The state gives Alameda $4,946 per student for basic educational services. That’s down from $5,777 in 2007-2008. The state average of $7,571 makes California 47th in the nation for per-pupil spending. The national average is $9,963.
The “revenue limit” funding formula was first set in place in the wake of a 1971 state Supreme Court decision intended to equalize school funding. After Proposition 13 passed in 1978, the state took over setting that limit, according to a report on school funding released by the nonpartisan Public Policy Institute of California in March. The state uses 19 separate criteria to calculate the per-student dollar amount, it says.

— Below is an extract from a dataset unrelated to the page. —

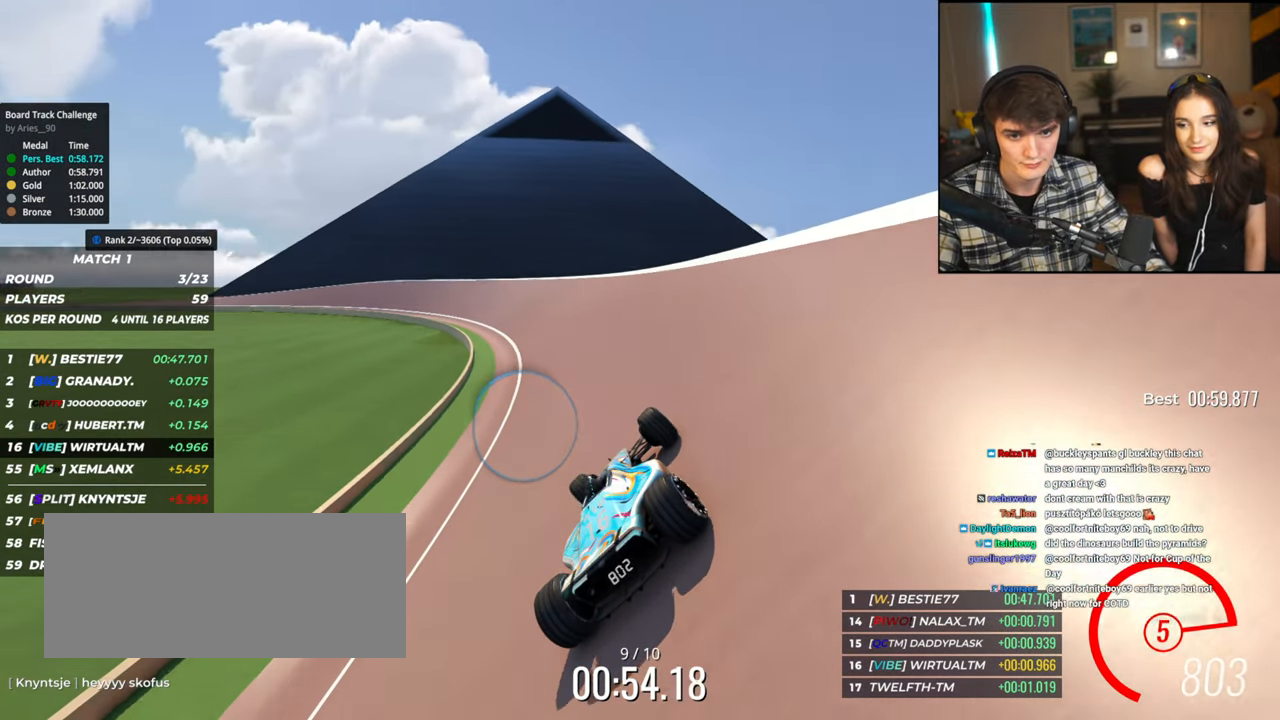
{"keys": ["left", "up"], "events": [[84, "left", "up"], [134, "left", "down"], [317, "left", "up"], [367, "left", "down"]]}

The state uses local property taxes to pay some of the money and, since the passage of Proposition 13, which cut property tax revenues by 60 percent, Sacramento has backfilled the rest. But in the face of an ongoing fiscal crisis, the state has cut funding for education by $17 billion over the last two years alone despite voter-approved funding guarantees.
Gov. Arnold Schwarzeneger’s education secretary, Bonnie Reiss, said the state will fight the suit.
“The funding of public education in California has long been and continues to be a top priority of California, even in bad economic and budget times. We will continue to fight to keep education a budget priority as well as fight for the other reforms essential to ensuring a great education for all our students regardless of where they live or their race or economic background,” Reiss said in a statement.
The case is Robles-Wong, et. al. vs. the State of California.
In other legal news, parents who sued the district to win the right to opt out of its anti-gay bullying curriculum, dubbed Lesson 9, have dropped their suit. In a press release issued Thursday, an attorney for the parents said the district’s planned elimination of the elementary school lessons a win.
The school district worked with teachers and community members to replace the lesson with a series of books intended to address bullying based on a variety of factors, including race, religion and sexual orientation. When the district’s new anti-violence curriculum and the books are in place, Lesson 9 will no longer be taught.